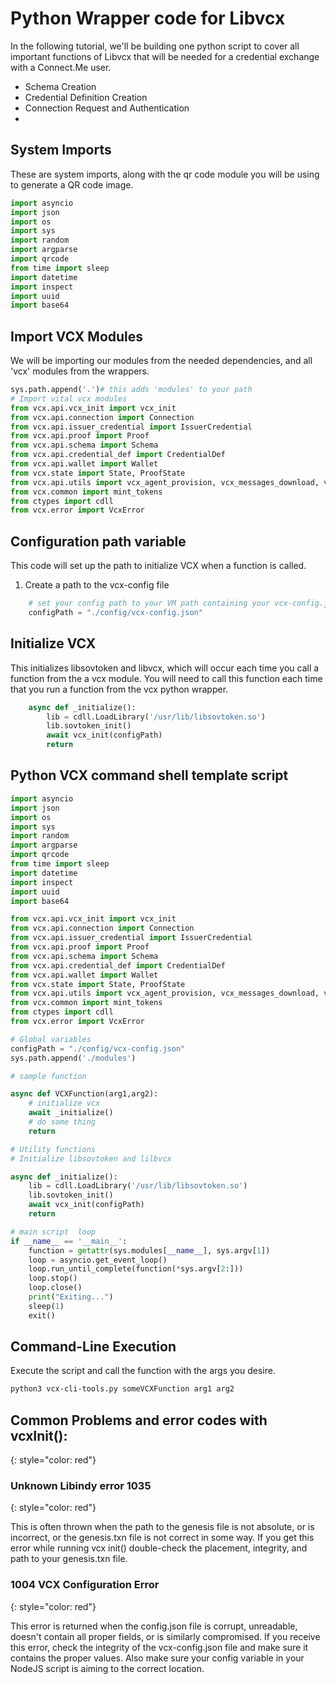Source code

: # Python Wrapper code for Libvcx

In the following tutorial, we'll be building one python script to cover all important functions of Libvcx that will be needed for a credential exchange with a Connect.Me user.

* Schema Creation
* Credential Definition Creation
* Connection Request and Authentication
* 

## System Imports

These are system imports, along with the qr code module you will be using to generate a QR code image.

```python
import asyncio
import json
import os
import sys
import random
import argparse
import qrcode
from time import sleep
import datetime
import inspect
import uuid
import base64

```

## Import VCX Modules

We will be importing our modules from the needed dependencies, and all 'vcx' modules from the wrappers.

```python
sys.path.append('.')# this adds 'modules' to your path
# Import vital vcx modules
from vcx.api.vcx_init import vcx_init
from vcx.api.connection import Connection
from vcx.api.issuer_credential import IssuerCredential
from vcx.api.proof import Proof
from vcx.api.schema import Schema
from vcx.api.credential_def import CredentialDef
from vcx.api.wallet import Wallet
from vcx.state import State, ProofState
from vcx.api.utils import vcx_agent_provision, vcx_messages_download, vcx_messages_update_status
from vcx.common import mint_tokens
from ctypes import cdll
from vcx.error import VcxError
```

## Configuration path variable

This code will set up the path to initialize VCX when a function is called.

1. Create a path to the vcx-config file
```python
    # set your config path to your VM path containing your vcx-config.json file
    configPath = "./config/vcx-config.json"
```

## Initialize VCX

This initializes libsovtoken and libvcx, which will occur each time you call a function from the a vcx module. You will need to call this function each time that you run a function from the vcx python wrapper.

```python
    async def _initialize():
        lib = cdll.LoadLibrary('/usr/lib/libsovtoken.so')
        lib.sovtoken_init()
        await vcx_init(configPath)
        return
```

## Python VCX command shell template script

```python
import asyncio
import json
import os
import sys
import random
import argparse
import qrcode
from time import sleep
import datetime
import inspect
import uuid
import base64

from vcx.api.vcx_init import vcx_init
from vcx.api.connection import Connection
from vcx.api.issuer_credential import IssuerCredential
from vcx.api.proof import Proof
from vcx.api.schema import Schema
from vcx.api.credential_def import CredentialDef
from vcx.api.wallet import Wallet
from vcx.state import State, ProofState
from vcx.api.utils import vcx_agent_provision, vcx_messages_download, vcx_messages_update_status
from vcx.common import mint_tokens
from ctypes import cdll
from vcx.error import VcxError

# Global variables
configPath = "./config/vcx-config.json"
sys.path.append('./modules')

# sample function

async def VCXFunction(arg1,arg2):
    # initialize vcx
    await _initialize()
    # do some thing
    return

# Utility functions
# Initialize libsovtoken and lilbvcx

async def _initialize():
    lib = cdll.LoadLibrary('/usr/lib/libsovtoken.so')
    lib.sovtoken_init()
    await vcx_init(configPath)
    return

# main script  loop
if __name__ == '__main__':
    function = getattr(sys.modules[__name__], sys.argv[1])
    loop = asyncio.get_event_loop()
    loop.run_until_complete(function(*sys.argv[2:]))
    loop.stop()
    loop.close()
    print("Exiting...")
    sleep(1)
    exit()
```

## Command-Line Execution

Execute the script and call the function with the args you desire.

```bash
python3 vcx-cli-tools.py someVCXFunction arg1 arg2 
```

## Common Problems and error codes with vcxInit():
{: style="color: red"}

### Unknown Libindy error 1035
{: style="color: red"}

This is often thrown when the path to the genesis file is not absolute, or is incorrect, or the genesis.txn file is not correct in some way. If you get this error while running vcx init() double-check the placement, integrity, and path to your genesis.txn file.

### 1004 VCX Configuration Error
{: style="color: red"}

This error is returned when the config.json file is corrupt, unreadable, doesn't contain all proper fields, or is similarly compromised. If you receive this error, check the integrity of the vcx-config.json file and make sure it contains the proper values. Also make sure your config variable in your NodeJS script is aiming to the correct location.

****

▶ _Action item_
Filter the entries down to the lines with the word "cdll" in them, and copy those lines.

▶ _Answer_
from ctypes import cdll
        lib = cdll.LoadLibrary('/usr/lib/libsovtoken.so')
from ctypes import cdll
    lib = cdll.LoadLibrary('/usr/lib/libsovtoken.so')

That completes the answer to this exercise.